潘鈺又不無擔心的問:“那舉報你的那個人是不是就不會繼續告你了?”

慕容雲點上一根煙,深吸了一口,吐出了濃濃的煙霧,“其實,舉報我的人,我大致能猜出來是誰,這些年,我覺得自己在海關並沒有得罪什麼人,尤其是我兼任海關大酒店的總經理時,關裏關外更是交了不少朋友;這次我被人舉報,完全是針對我的副廳局級後備人選資格,我現在參加這次考試,舉報我的人肯定會偷著樂,他甚至更希望我考上,給他騰出位置來。
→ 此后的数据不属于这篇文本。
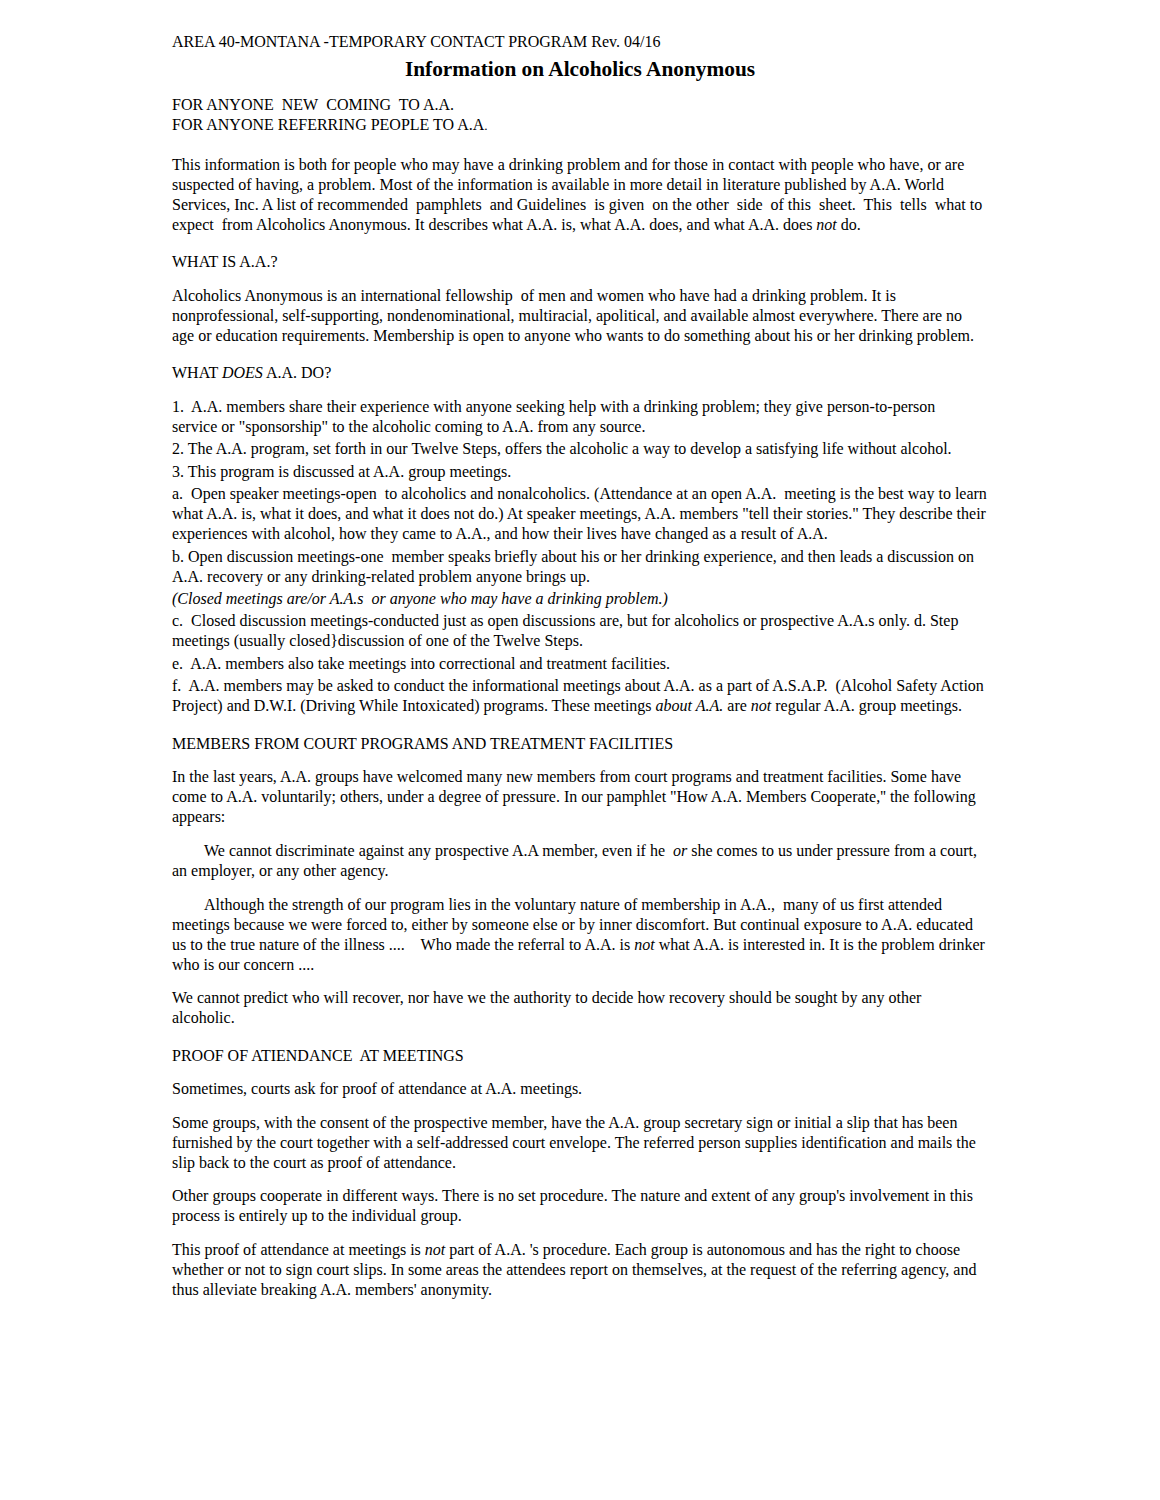AREA 40-MONTANA -TEMPORARY CONTACT PROGRAM Rev. 04/16
Information on Alcoholics Anonymous
FOR ANYONE NEW COMING TO A.A.
FOR ANYONE REFERRING PEOPLE TO A.A.
This information is both for people who may have a drinking problem and for those in contact with people who have, or are suspected of having, a problem. Most of the information is available in more detail in literature published by A.A. World Services, Inc. A list of recommended pamphlets and Guidelines is given on the other side of this sheet. This tells what to expect from Alcoholics Anonymous. It describes what A.A. is, what A.A. does, and what A.A. does not do.
WHAT IS A.A.?
Alcoholics Anonymous is an international fellowship of men and women who have had a drinking problem. It is nonprofessional, self-supporting, nondenominational, multiracial, apolitical, and available almost everywhere. There are no age or education requirements. Membership is open to anyone who wants to do something about his or her drinking problem.
WHAT DOES A.A. DO?
1. A.A. members share their experience with anyone seeking help with a drinking problem; they give person-to-person service or "sponsorship" to the alcoholic coming to A.A. from any source.
2. The A.A. program, set forth in our Twelve Steps, offers the alcoholic a way to develop a satisfying life without alcohol.
3. This program is discussed at A.A. group meetings.
a. Open speaker meetings-open to alcoholics and nonalcoholics. (Attendance at an open A.A. meeting is the best way to learn what A.A. is, what it does, and what it does not do.) At speaker meetings, A.A. members "tell their stories." They describe their experiences with alcohol, how they came to A.A., and how their lives have changed as a result of A.A.
b. Open discussion meetings-one member speaks briefly about his or her drinking experience, and then leads a discussion on A.A. recovery or any drinking-related problem anyone brings up.
(Closed meetings are/or A.A.s or anyone who may have a drinking problem.)
c. Closed discussion meetings-conducted just as open discussions are, but for alcoholics or prospective A.A.s only. d. Step meetings (usually closed}discussion of one of the Twelve Steps.
e. A.A. members also take meetings into correctional and treatment facilities.
f. A.A. members may be asked to conduct the informational meetings about A.A. as a part of A.S.A.P. (Alcohol Safety Action Project) and D.W.I. (Driving While Intoxicated) programs. These meetings about A.A. are not regular A.A. group meetings.
MEMBERS FROM COURT PROGRAMS AND TREATMENT FACILITIES
In the last years, A.A. groups have welcomed many new members from court programs and treatment facilities. Some have come to A.A. voluntarily; others, under a degree of pressure. In our pamphlet "How A.A. Members Cooperate,'' the following appears:
We cannot discriminate against any prospective A.A member, even if he or she comes to us under pressure from a court, an employer, or any other agency.
Although the strength of our program lies in the voluntary nature of membership in A.A., many of us first attended meetings because we were forced to, either by someone else or by inner discomfort. But continual exposure to A.A. educated us to the true nature of the illness .... Who made the referral to A.A. is not what A.A. is interested in. It is the problem drinker who is our concern ....
We cannot predict who will recover, nor have we the authority to decide how recovery should be sought by any other alcoholic.
PROOF OF ATIENDANCE AT MEETINGS
Sometimes, courts ask for proof of attendance at A.A. meetings.
Some groups, with the consent of the prospective member, have the A.A. group secretary sign or initial a slip that has been furnished by the court together with a self-addressed court envelope. The referred person supplies identification and mails the slip back to the court as proof of attendance.
Other groups cooperate in different ways. There is no set procedure. The nature and extent of any group's involvement in this process is entirely up to the individual group.
This proof of attendance at meetings is not part of A.A. 's procedure. Each group is autonomous and has the right to choose whether or not to sign court slips. In some areas the attendees report on themselves, at the request of the referring agency, and thus alleviate breaking A.A. members' anonymity.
”

“慕容,”聰慧突然的問:“你為什麼不去競爭英美兩國的駐外海關處的職位,隻是因為怕競爭激烈嗎?”

慕容雲覺得自己的心被刺了一下,赧然的說:“這不是最主要的原因。”

“那還有什麼原因?”

慕容雲腦海中浮現那個遠在澳洲的美麗倩影,溫情浮於他周正俊逸的麵龐上,平和的說:“我不想對你們兩個隱瞞,的確還有別的原因,但我想等考試成績出來後,不管結果如何,我一定告訴你們。”

聰慧和潘鈺雖都矜持的沒有追問,也都心存疑惑,卻無論如何也猜測不到慕容雲參加競爭駐澳大利亞海關處參讚的職位竟然和“女人”有關。

端起茶盅喝了一口茶,慕容雲說:“聰慧,這段時間,我還需要你的幫助。”

“我知道,”聰慧點點頭,“你是要我幫你輔導英美法。”

“不錯,”慕容雲說:“這方麵的複習資料我基本沒有,還要你幫我準備一些。”

“好的,”聰慧說:“我明天就去書店,另外,我手頭也有一些這方麵的書籍,再從網上找一些資料。”

慕容雲又對潘鈺直言不諱的說:“還有不到一個月的時間就要考試了,我最近可能在A座那邊多一些。”

潘鈺能感覺到慕容雲神情中的歉意,大度的說:“好啊,這樣吧,你們倆學習,我每天負責做晚飯,做好後勤保障。”

直到三個人聊天結束,聰慧和潘鈺誰也沒有提及那最為關鍵的一點:如果真的考上了,帶誰出國赴任?另一位又怎麼辦?

從最初看到總署下發的那份“關於在全國海關係統內公開選拔海關總署駐美國、英國、加拿大和澳大利亞海關處海關參讚(副廳局級)的通知”,纏繞慕容雲內心的不是能不能考上、能不能成行的問題,而是考上了,帶她們兩個之中的哪一位去赴任呢?

剛開始他也有過迷茫,覺得這個問題有些棘手,可經過短短幾天的思考,把聰慧和潘鈺的情況逐一對比,他心中很快就有了答案。

今晚,聰慧和潘鈺知道他的決定之後,誰也沒有問他這個重中之重的問題,令慕容雲心底有些驚訝,一方麵他欽佩她們兩個人的睿智聰穎,沉穩大氣,同時他也感動於她們對自己毫無保留的信任。

也許聰慧和潘鈺還沒有完全猜到他設計的以後的路是怎樣的走法,卻一定知道他無論帶誰赴任,絕對不會放棄另一位,絕不會將另一位留在國內;她們兩個也肯定意識到這一點,如果放棄她們之中的任何一位,他也就沒有必要舍近求遠,出國工作了!